Hi John,

Thanks for this, seems to be heading in the right direction - although
I've now hit a weird issue with a 401 Unauthorised error.  At the
moment, I'm not sure where this is coming from as the accessor and
client have been set and other posts are working.  I changed the code
to below:

public static class InputStreamMessage extends OAuthMessage
    {
        public InputStreamMessage(String url, InputStream body,
List<Parameter> params) {
            super("POST", url, params);
            this.body = body;
        }

        private final InputStream body;

        @Override
        public InputStream getBodyAsStream() throws IOException {
            return body;
        }
    }

Also, I created a postImage function:

public OAuthMessage postImage(OAuthMessage request, ParameterStyle
params) {
                OAuthMessage return_value = null;
                try {
                        return_value = client.invoke(request, params);
                } catch (OAuthProblemException e) {
                        int status_code = e.getHttpStatusCode();
                    if (200 <= status_code && status_code < 300) {
                        // Not really a problem.

■ **DATA UNDER STUDY**:
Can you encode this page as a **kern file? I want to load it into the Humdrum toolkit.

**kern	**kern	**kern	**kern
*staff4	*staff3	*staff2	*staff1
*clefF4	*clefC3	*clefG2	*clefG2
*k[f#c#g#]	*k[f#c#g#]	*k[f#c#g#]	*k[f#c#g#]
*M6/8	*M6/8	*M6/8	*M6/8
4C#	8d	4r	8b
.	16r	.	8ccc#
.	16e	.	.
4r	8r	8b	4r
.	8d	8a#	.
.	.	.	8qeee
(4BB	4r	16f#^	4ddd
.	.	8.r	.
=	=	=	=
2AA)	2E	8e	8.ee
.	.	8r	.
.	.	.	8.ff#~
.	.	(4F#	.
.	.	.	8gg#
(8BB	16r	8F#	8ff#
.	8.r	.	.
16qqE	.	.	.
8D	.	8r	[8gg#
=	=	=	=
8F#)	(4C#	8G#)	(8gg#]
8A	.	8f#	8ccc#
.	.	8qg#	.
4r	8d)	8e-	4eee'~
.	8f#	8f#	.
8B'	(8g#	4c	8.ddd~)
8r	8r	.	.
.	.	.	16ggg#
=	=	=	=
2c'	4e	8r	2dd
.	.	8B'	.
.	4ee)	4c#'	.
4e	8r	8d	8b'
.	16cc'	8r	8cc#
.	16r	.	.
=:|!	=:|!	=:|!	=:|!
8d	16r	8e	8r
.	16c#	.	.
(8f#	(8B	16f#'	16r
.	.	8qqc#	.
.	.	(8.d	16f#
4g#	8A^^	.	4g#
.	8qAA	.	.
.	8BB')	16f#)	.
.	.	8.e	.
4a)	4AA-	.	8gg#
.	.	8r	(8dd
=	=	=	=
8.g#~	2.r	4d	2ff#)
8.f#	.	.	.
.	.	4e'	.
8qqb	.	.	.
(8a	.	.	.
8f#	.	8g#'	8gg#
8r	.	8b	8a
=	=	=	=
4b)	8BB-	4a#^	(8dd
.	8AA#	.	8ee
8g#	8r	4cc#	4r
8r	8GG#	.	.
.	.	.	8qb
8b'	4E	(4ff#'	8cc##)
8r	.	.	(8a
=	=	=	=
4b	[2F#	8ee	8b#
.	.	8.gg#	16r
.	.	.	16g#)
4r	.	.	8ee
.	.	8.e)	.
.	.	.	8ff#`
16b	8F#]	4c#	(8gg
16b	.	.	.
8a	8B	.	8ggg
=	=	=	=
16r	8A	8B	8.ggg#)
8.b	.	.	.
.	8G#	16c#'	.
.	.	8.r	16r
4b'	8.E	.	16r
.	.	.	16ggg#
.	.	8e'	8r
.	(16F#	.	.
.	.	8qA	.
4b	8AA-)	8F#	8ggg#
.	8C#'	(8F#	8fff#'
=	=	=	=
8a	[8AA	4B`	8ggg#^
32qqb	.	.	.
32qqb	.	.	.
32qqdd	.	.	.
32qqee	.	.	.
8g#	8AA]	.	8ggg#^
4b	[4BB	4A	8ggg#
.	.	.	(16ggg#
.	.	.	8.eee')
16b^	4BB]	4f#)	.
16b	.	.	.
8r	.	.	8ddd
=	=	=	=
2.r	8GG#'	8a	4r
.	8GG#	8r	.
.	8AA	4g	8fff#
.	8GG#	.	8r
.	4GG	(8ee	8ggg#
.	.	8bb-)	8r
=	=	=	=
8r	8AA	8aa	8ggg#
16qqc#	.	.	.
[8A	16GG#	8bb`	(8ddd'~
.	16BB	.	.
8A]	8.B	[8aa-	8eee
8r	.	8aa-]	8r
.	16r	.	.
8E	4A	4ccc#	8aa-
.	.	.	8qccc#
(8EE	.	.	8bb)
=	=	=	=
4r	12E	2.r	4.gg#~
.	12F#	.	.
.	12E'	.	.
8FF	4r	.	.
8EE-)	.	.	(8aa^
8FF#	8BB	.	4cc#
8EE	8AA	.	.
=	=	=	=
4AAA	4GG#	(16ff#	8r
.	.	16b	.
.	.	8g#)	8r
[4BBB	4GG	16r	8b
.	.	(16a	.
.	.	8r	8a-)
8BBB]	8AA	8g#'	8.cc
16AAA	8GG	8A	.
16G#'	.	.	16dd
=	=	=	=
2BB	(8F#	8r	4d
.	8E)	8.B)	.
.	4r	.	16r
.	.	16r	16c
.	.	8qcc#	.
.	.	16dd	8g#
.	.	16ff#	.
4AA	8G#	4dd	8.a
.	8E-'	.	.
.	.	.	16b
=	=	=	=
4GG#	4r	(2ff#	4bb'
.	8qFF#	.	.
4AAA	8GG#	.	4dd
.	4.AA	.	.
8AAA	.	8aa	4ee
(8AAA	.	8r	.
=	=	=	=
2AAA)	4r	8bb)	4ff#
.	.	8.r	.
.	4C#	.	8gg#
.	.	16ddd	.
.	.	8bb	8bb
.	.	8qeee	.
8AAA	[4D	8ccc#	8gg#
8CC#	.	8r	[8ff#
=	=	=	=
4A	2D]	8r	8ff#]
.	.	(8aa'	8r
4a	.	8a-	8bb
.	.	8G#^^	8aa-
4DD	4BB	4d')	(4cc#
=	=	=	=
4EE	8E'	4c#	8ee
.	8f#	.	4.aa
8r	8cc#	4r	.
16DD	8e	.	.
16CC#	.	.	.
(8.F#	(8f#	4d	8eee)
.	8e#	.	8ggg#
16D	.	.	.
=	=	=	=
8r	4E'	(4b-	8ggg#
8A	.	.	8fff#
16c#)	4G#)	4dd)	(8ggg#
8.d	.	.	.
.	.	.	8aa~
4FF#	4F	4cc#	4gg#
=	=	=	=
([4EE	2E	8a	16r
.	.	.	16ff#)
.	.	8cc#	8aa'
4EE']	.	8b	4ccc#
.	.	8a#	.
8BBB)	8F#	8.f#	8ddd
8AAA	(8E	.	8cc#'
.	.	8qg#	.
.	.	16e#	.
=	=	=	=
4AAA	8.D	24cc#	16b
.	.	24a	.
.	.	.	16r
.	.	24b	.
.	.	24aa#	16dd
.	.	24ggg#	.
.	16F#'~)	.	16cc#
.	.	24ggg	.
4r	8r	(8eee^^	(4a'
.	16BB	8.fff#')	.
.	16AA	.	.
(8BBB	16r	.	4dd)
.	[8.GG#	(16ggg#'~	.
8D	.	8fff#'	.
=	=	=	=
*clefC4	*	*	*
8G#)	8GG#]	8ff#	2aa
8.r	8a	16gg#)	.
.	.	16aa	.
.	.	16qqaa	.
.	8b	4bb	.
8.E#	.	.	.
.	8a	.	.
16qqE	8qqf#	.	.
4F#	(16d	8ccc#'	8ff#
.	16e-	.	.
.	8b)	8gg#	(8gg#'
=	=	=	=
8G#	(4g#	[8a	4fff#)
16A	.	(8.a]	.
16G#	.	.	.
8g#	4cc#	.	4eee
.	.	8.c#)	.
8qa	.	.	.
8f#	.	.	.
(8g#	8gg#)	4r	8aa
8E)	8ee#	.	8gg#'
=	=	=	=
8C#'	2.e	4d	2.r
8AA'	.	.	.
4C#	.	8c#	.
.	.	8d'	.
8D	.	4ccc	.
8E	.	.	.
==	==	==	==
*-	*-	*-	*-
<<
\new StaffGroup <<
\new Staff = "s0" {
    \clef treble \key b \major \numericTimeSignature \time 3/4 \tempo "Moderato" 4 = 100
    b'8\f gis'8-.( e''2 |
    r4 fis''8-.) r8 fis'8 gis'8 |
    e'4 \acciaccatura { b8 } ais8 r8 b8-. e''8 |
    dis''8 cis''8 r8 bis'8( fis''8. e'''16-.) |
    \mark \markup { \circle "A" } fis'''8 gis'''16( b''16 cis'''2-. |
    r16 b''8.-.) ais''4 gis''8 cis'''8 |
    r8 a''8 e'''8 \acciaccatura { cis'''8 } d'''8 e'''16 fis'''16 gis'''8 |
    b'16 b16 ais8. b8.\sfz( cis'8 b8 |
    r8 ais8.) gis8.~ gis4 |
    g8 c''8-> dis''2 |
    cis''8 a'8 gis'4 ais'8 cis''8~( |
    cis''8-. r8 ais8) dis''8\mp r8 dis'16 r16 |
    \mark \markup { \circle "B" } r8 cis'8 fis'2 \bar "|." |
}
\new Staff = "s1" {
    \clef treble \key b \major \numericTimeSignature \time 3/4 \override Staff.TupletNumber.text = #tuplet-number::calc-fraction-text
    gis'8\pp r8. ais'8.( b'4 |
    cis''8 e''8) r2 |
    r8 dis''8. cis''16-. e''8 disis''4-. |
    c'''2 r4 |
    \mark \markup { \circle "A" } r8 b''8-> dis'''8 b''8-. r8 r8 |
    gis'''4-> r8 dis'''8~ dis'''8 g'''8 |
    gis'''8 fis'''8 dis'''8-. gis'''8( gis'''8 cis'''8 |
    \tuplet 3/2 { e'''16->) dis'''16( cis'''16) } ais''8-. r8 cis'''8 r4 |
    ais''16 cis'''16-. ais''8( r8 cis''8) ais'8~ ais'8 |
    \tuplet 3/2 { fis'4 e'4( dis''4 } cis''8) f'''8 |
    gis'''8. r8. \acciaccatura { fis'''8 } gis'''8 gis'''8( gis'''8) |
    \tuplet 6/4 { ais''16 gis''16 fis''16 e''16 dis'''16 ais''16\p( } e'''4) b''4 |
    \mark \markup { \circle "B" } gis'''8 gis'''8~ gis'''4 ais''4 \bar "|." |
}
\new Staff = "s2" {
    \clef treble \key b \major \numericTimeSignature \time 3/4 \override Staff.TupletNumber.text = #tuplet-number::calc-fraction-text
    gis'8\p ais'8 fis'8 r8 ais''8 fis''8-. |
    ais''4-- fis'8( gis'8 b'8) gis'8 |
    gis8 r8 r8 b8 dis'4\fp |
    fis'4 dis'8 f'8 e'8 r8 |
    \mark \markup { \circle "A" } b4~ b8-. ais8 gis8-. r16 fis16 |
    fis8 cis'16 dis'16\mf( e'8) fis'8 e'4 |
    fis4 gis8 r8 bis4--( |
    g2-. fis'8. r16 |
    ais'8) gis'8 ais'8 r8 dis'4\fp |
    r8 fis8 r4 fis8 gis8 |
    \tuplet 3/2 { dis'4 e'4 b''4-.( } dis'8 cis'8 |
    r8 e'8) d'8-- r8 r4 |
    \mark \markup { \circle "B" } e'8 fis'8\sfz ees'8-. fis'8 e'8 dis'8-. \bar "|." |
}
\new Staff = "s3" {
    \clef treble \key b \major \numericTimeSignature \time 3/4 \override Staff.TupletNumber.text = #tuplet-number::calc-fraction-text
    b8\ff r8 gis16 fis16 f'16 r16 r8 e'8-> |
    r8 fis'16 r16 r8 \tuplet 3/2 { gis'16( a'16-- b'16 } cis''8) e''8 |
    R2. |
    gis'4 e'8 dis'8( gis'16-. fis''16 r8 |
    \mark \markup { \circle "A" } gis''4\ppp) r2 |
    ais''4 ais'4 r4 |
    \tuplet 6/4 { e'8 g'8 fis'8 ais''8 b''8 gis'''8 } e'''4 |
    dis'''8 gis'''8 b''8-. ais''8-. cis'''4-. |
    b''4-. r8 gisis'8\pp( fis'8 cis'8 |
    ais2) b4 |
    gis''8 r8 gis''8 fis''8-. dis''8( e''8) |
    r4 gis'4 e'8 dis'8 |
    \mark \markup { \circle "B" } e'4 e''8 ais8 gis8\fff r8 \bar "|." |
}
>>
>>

■ **TASKS AND EXERCISES**:
**1)** Copy word for word the part of the email about the 401 error starting with "public OAuthMessage postImage(OAuthMessage" and going on through "really a problem.".
**2)** Write the next part of the email about the 401 error, picking up right after its last line.

■ **WRITTEN ANSWERS**:
**1)**
public OAuthMessage postImage(OAuthMessage request, ParameterStyle
params) {
                OAuthMessage return_value = null;
                try {
                        return_value = client.invoke(request, params);
                } catch (OAuthProblemException e) {
                        int status_code = e.getHttpStatusCode();
                    if (200 <= status_code && status_code < 300) {
                        // Not really a problem.

**2)**
                    } else {
                        e.printStackTrace();
                    }
                } catch (IOException e) {
                        // TODO Auto-generated catch block
                        e.printStackTrace();
                } catch (OAuthException e) {
                        // TODO Auto-generated catch block
                        e.printStackTrace();
                }
                return return_value;
        }

And this is how I invoke it:

try {
    OAuthMessage response = null;
        File input_file = new File(filename);
        InputStream input = new FileInputStream(input_file);
        OAuthMessage request = new InputStreamMessage(post_url, input,
OAuth.newList("photo[body]", post_message));
        request.getHeaders().add(new OAuth.Parameter("Content-Type", "image/
jpeg"));
        request.getHeaders().add(new OAuth.Parameter("Content-Length",
""+input_file.length()));
        response = oauth_request.postImage
(request,ParameterStyle.AUTHORIZATION_HEADER);
} catch (FileNotFoundException e) {
        // TODO Auto-generated catch block
        e.printStackTrace();
} catch (IOException e) {
        // TODO Auto-generated catch block
        e.printStackTrace();
}

I had to add the Content-Length, as it was getting a 411 error that
the length was not set.  Any ideas why this would be getting
unauthorised (except the obvious answer that it's coming from the
other end, but I need to try eliminate anything at my end).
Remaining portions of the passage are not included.